Only eight out of the top nine.

That’s just insulting.

Can’t we even, like, flip a coin with the eighth-place team or something?

Rock-paper-scissors?

Mascot dance-off?!

Anything!!!

I’m around for it

March 2 is not a happy anniversary for me.

It was this day, 14 years ago, that I lost my best friend for all eternity, Joe Sullivan, in an automobile accident.

He was 23.

Neil Peart has said that time is a great healer. But you’ve just got to be around to let it happen.

I’ve been around. I’ve been around for 14 years.

I’ve never really come to accept Joe’s death or anything like that, but I’ve had some good times in those 14 years.

Definitely had some good times.

And most importantly, I’ve been around.

The “E” stands for entertainment

Tonight my kid’s school is having a fundraiser at our local Chuck E. Cheese’s.

I’ve been going to Chuck E. Cheese’s for over 30 years, and I still think it’s one of the most fun places on Earth. (The “E” stands for entertainment. No joke.)

Of course, it’s more fun if you’re a kid.

Why?

Because it’s the place where a kid can be a kid?

No.

Because when you’re a kid…

it’s free.

If you live long enough, you see it more than once

I love seeing Goliath knocked down a peg.

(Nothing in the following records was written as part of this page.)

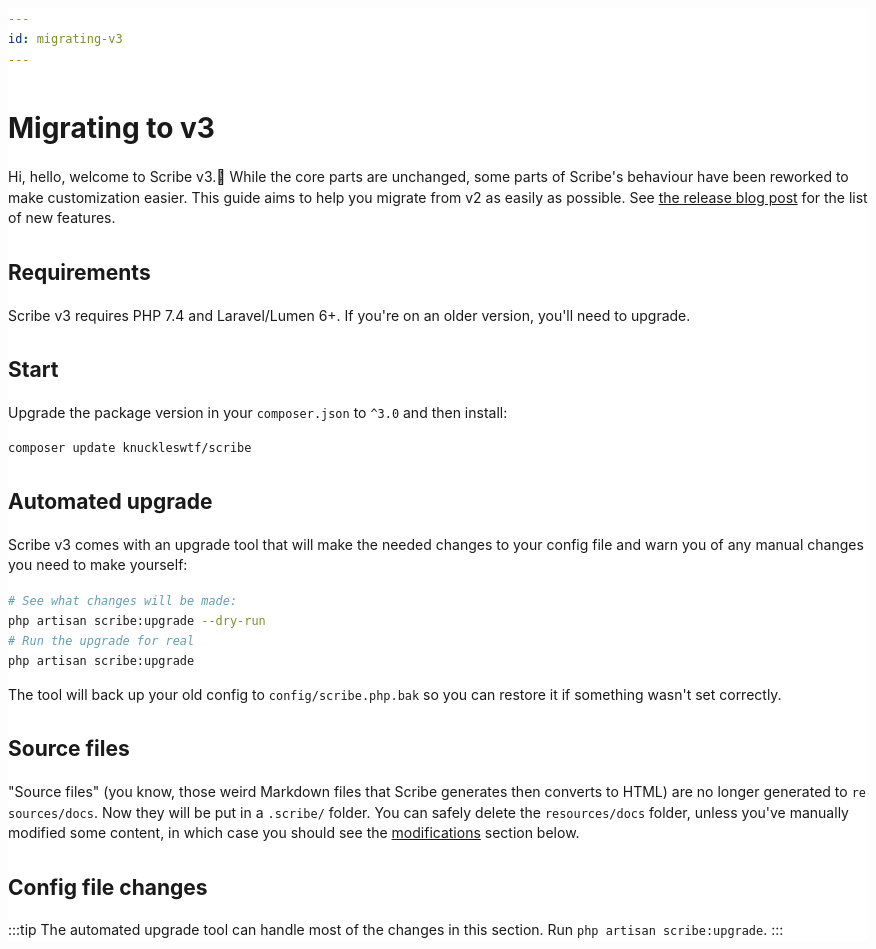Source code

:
 ```yaml
---
id: migrating-v3
---
```


# Migrating to v3

Hi, hello, welcome to Scribe v3.👋 While the core parts are unchanged, some parts of Scribe's behaviour have been reworked to make customization easier. This guide aims to help you migrate from v2 as easily as possible. See [the release blog post](../../blog/2021/06/07/laravel-v3) for the list of new features.

## Requirements
Scribe v3 requires PHP 7.4 and Laravel/Lumen 6+. If you're on an older version, you'll need to upgrade. 

## Start
Upgrade the package version in your `composer.json` to `^3.0` and then install:

```bash
composer update knuckleswtf/scribe
```

## Automated upgrade
Scribe v3 comes with an upgrade tool that will make the needed changes to your config file and warn you of any manual changes you need to make yourself:

```bash
# See what changes will be made:
php artisan scribe:upgrade --dry-run
# Run the upgrade for real
php artisan scribe:upgrade
```

The tool will back up your old config to `config/scribe.php.bak` so you can restore it if something wasn't set correctly.

## Source files
"Source files" (you know, those weird Markdown files that Scribe generates then converts to HTML) are no longer generated to `resources/docs`. Now they will be put in a `.scribe/` folder. You can safely delete the `resources/docs` folder, unless you've manually modified some content, in which case you should see the [modifications](#modifying-the-generated-docs) section below.

## Config file changes
:::tip
The automated upgrade tool can handle most of the changes in this section. Run `php artisan scribe:upgrade`.
:::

Alabama, the Patriots, cable TV.

Duke basketball.

I thoroughly enjoyed watching the Demon Deacons of Wake Forest take down the #7 Blue Devils last night, not only for the moment itself but for the nostalgia it sparked in yours truly. It was a dozen years ago (can it be that long?) I saw Wake Forest take down #2 Duke on its home court, prompting the only storm-the-court frenzy I’ve ever been involved in personally.

Yeah, most of the players in last night’s game were six years old at the time.

But I’m still cool.

John Pizzarelli comes to town

It’s always dangerous to see someone do what you do, especially if that person does it way better and more successfully than you do it.

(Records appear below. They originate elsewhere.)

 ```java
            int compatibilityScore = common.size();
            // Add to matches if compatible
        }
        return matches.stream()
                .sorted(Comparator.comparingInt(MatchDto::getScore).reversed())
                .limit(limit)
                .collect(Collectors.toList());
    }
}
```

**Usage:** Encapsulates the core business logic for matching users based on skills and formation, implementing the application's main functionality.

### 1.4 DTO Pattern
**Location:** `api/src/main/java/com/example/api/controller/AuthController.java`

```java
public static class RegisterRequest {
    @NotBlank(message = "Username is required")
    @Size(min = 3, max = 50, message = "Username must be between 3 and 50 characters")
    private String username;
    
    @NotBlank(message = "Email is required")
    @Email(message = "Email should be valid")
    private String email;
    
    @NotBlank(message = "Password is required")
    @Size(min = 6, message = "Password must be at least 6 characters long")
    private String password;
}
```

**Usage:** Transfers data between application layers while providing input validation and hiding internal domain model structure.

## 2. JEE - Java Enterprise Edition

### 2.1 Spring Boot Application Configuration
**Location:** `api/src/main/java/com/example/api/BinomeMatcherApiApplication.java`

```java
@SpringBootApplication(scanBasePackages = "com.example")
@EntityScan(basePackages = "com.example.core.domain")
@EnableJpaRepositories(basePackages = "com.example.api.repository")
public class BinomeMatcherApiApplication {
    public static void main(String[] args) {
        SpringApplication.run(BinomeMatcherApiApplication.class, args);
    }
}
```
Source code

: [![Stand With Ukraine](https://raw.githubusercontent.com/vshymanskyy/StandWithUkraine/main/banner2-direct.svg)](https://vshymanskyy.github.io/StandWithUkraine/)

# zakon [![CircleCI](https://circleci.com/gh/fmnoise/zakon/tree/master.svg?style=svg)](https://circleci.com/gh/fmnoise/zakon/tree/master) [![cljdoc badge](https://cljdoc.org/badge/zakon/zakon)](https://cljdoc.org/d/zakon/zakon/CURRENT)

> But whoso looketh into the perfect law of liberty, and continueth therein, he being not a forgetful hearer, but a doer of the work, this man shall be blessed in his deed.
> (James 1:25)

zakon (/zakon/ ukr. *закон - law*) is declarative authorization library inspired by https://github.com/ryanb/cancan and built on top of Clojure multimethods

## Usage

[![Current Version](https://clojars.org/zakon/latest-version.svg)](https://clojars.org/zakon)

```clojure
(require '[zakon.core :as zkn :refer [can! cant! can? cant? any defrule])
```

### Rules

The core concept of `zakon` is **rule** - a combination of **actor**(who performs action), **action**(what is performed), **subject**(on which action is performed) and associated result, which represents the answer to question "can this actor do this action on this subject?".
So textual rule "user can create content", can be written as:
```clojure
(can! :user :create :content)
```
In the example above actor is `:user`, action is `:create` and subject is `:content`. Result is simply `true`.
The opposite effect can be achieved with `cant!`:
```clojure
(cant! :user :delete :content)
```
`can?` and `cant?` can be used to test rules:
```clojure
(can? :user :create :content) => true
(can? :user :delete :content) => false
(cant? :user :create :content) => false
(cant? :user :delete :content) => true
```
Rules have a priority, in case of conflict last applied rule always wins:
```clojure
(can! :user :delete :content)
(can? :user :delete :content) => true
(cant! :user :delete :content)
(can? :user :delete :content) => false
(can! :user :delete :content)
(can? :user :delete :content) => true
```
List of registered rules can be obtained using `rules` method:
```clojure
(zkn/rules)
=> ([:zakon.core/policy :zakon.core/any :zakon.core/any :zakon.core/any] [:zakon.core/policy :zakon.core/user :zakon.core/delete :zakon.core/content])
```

Watching John Pizzarelli play the Great American Songbook is such a danger, though one well worth the risk.

I had the opportunity last night–no, yesterday afternoon– to see John Pizzarelli and his trio, a King Cole-esque confab of piano, guitar, and bass, play at the Keystone Korner Baltimore, a relatively new “jazz restaurant and bar” in Charm City’s Inner Harbor. Five o’clock start time on a Sunday, no doubt to accommodate a senior crowd and guys with little kids. Well, one guy who wanted to be home in time to tuck his kid into bed. “Good afternoon,” is something a jazz musician never says, quipped Pizzarelli at the top of the show, though once the lights were up on stage it didn’t matter if it was five o’clock, ’round midnight, or a-quarter to three. It was showtime, and damn it was a show.

John Pizzarelli is one of the last links to the true American Songbook, a book popularized by Sinatra, Nat King Cole, and a 94-year-old guitarist who taught young John everything he knows. That would be “Bucky” Pizzarelli, John’s dad, patriarch of the Pizzarelli clan and of, one might say, jazz guitar itself. John makes reference to his dad often in his set, sometimes with reverence and sometimes with humor. Sometimes with both.

The set list included the usual array of standards and ballads and showtunes, nothing you haven’t heard before but maybe haven’t heard in a while. Of course there was “How High the Moon” and “Honeysuckle Rose” and, surprise, a thoughtful rendition of “You’ve Got to Be Carefully Taught,” from South Pacific. This is, apparently, a cut from a forthcoming album John produced and on which he plays, set to hit shelves and cyberspace later this week. It’s called American Standard. The artist? One James Taylor. Because eventually everybody covers the Great American Songbook.

Thanks for coming our way, John Pizzarelli. And to the folks at Keystone Korner… keep swingin’.